L'UE songe à une refonte du système de recrutement des fonctionnaires européens

Cette proposition imposerait aux nouveaux embauchés de signer des contrats à durée déterminée de deux ou trois ans avant d'obtenir un poste permanent.

EURACTIV.com
Piotr Serafin, commissaire chargé du budget, de la lutte anti-fraude et de l'administration publique [Photo : Thierry Monasse/Getty Images]

Les futurs fonctionnaires de la Commission européenne ne pourraient être recrutés à titre permanent qu’après avoir occupé des postes sous contrat temporaire, selon un document interne consulté par Euractiv.

Cette proposition d’une portée considérable remplacerait le recrutement direct à des postes permanents par un système dans lequel les nouvelles recrues travailleraient d’abord sous contrat temporaire de deux ou trois ans.

Ce document, présenté lundi au personnel de la Commission lors d’une réunion à l’échelle de l’institution, suggère de faire du « contrat d’agent temporaire en vue d’une titularisation la principale voie d’accès » à l’emploi.

Les agents temporaires seraient ensuite soumis à des évaluations annuelles structurées de leurs performances avant qu’une évaluation finale ne détermine leur avenir au sein de la Commission et ne leur permette éventuellement d’être nommés fonctionnaires permanents.

Le document qualifie le changement proposé de « changement structurel », car il s’appliquerait à la fois au personnel recruté pour des fonctions politiques générales, appelés « généralistes », et aux experts engagés dans des domaines spécifiques, appelés « spécialistes ». Selon les chiffres officiels, environ 32 000 personnes travaillent à la Commission.
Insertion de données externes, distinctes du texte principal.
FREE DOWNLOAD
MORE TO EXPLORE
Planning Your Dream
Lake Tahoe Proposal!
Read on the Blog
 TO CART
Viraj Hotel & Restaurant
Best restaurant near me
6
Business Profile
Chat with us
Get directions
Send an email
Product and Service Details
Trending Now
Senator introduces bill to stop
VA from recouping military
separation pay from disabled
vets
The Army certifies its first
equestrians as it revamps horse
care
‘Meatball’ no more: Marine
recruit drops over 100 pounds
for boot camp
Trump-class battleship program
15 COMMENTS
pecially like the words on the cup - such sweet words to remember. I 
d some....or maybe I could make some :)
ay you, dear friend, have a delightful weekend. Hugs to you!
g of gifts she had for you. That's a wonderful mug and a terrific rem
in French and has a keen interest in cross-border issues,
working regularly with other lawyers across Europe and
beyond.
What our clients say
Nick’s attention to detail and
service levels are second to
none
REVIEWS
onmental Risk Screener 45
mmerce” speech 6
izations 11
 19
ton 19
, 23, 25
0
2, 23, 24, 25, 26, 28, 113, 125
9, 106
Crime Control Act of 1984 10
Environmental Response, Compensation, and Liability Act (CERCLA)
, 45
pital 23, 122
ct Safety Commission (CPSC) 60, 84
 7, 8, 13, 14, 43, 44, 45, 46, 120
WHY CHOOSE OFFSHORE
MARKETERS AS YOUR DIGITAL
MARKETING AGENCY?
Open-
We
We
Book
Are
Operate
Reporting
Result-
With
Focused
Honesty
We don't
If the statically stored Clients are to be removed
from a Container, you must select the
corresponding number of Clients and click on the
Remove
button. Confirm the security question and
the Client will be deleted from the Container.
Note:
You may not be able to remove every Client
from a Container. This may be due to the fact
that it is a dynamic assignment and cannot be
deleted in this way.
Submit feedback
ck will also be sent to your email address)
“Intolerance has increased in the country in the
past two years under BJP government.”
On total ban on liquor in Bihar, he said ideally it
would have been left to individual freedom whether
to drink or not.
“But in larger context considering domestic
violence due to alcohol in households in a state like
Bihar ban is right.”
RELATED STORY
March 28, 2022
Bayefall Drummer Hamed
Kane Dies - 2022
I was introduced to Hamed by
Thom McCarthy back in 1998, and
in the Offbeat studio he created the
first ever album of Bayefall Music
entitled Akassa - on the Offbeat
Cette refonte proposée intervient également alors que plus de 170 000 candidats à une carrière d’eurocrate se sont inscrits pour passer, plus tard cette année, le premier concours de généralistes organisé depuis 2019.

« Nous devons nous réformer si nous voulons que notre institution reste pertinente », a déclaré lundi Piotr Serafin, commissaire au budget, devant des eurocrates, selon un responsable présent à l’événement.

Si Serafin est surtout connu à Bruxelles pour superviser les négociations sur le prochain budget de l’UE, il a également été chargé par Ursula von der Leyen de proposer des réformes de l’administration européenne.

Des fonctionnaires ont déjà évoqué des changements potentiels visant à mettre fin aux postes « à vie » dans la fonction publique européenne. Cette étude, qui compte près de 400 pages, a pour objectif de recueillir des avis avant qu’un rapport final ne soit remis à Ursula von der Leyen, la présidente de la Commission, dans le courant de l’année.